The second sub-layer in each decoder layer is where the encoder and decoder actually talk to each other. It works exactly like regular attention, with one key difference in where the queries, keys, and values come from:

Queries → from the decoder’s current state
Keys and Values → from the encoder’s final output

class CrossAttention(nn.Module):
    def __init__(self, d_model, num_heads):
        super().__init__()
        self.attention = nn.MultiheadAttention(d_model, num_heads, batch_first=True)
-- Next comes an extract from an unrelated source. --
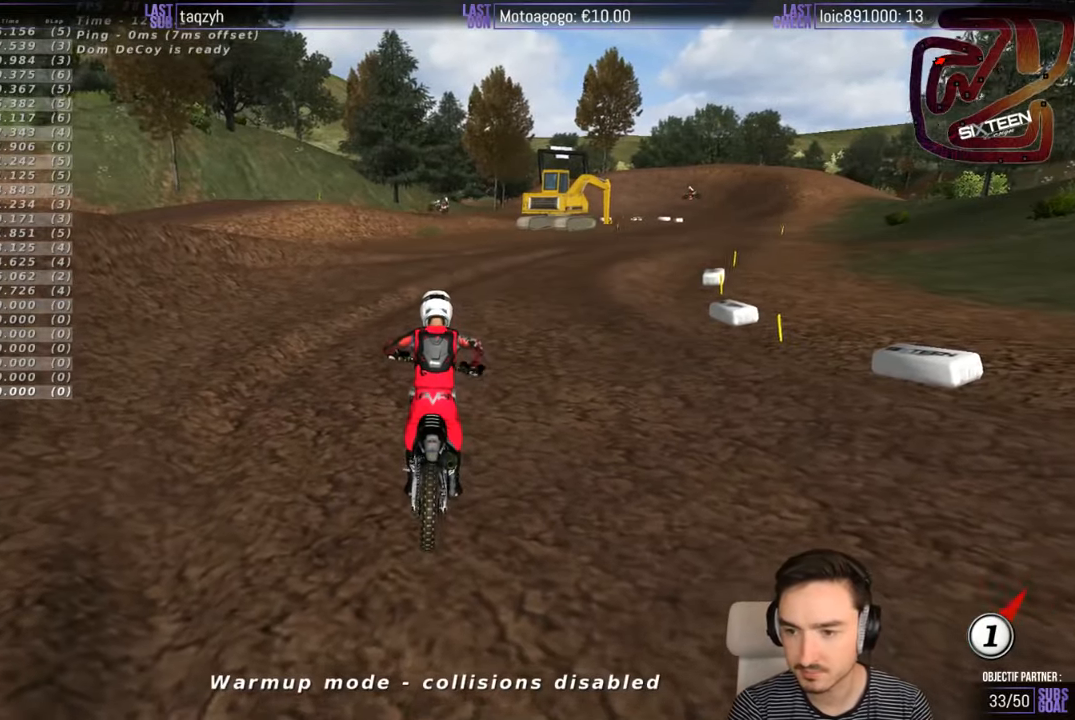
{"buttons": ["R2"], "left_stick": "up", "right_stick": "center", "events": []}
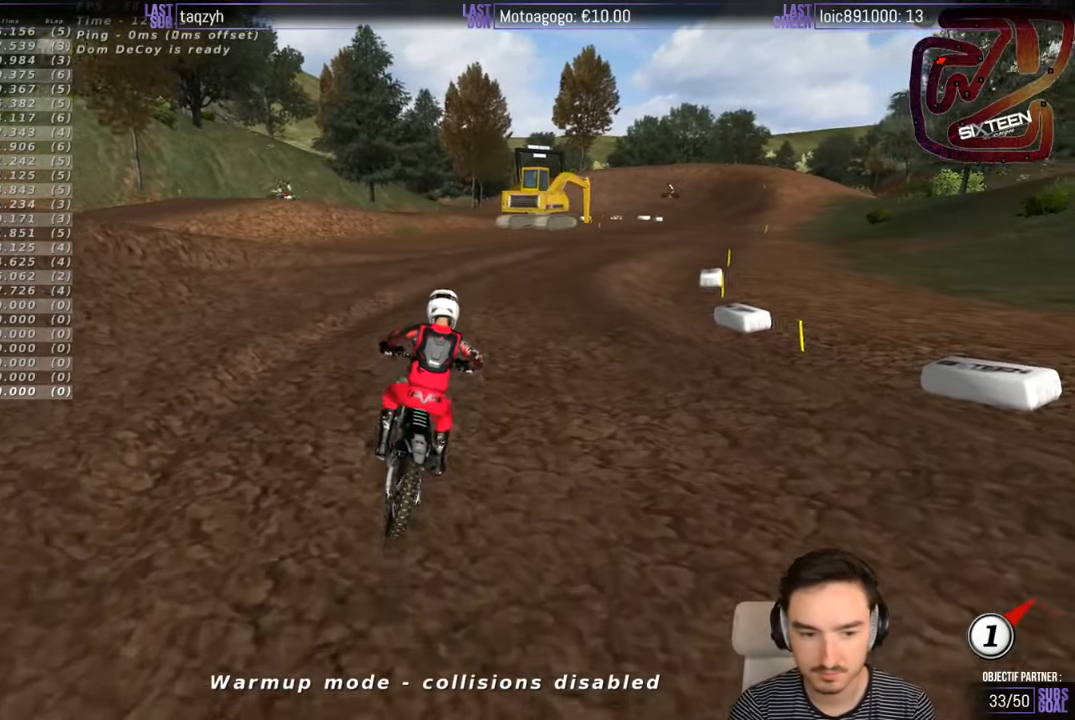
{"buttons": ["R2"], "left_stick": "center", "right_stick": "center", "events": [[283, "left_stick", "center"]]}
    def forward(self, decoder_state, encoder_output):
        # decoder_state provides queries
        # encoder_output provides keys and values
        attn_output, _ = self.attention(
            query=decoder_state,
            key=encoder_output,
            value=encoder_output
        )
        return attn_output

Here’s a concrete example. Say you’re translating “The dog ran fast” into German. While generating the word “Hund” (dog), the decoder’s cross-attention layer fires a query that looks something like “what animal concept am I generating right now?” The encoder has already built a rich representation of every English word. The cross-attention mechanism will score the encoder’s representation of “dog” very highly, and “ran” and “fast” much lower. That focused signal is what steers the decoder toward outputting “Hund” at the right moment.

This is the mechanism that makes translation — and more broadly, any sequence-to-sequence task — work. The decoder doesn’t have to independently reconstruct what the input meant; it can continuously query the encoder’s representations throughout the generation process.

Putting It Together

The full flow looks like this:

Encoder: Tokenize input → add positional encodings → run through 6 encoder layers (self-attention + FFN) in parallel → produce a rich set of context vectors, one per input token.
Decoder: Start with a <START> token → add positional encodings → run through 6 decoder layers (masked self-attention → cross-attention with encoder output → FFN) → predict the next token → repeat until <END>.

The encoder does its work once, upfront. The decoder runs N times, where N is the length of the output sequence. Every decoder step attends back to the same frozen encoder output.

Conclusion

The encoder/decoder split is elegant precisely because each half does one job well. The encoder is a parallel machine for building deep contextual representations. The decoder is a careful, step-by-step generator that respects causality through masking and stays grounded in the source through cross-attention. Residual connections and layer norm keep the whole stack trainable at depth, and positional encodings give a fundamentally order-agnostic architecture the information it needs to reason about sequence structure. Once you see how these pieces fit together, the rest of the Transformer — and most of what’s been built on top of it — starts to make a lot more sense.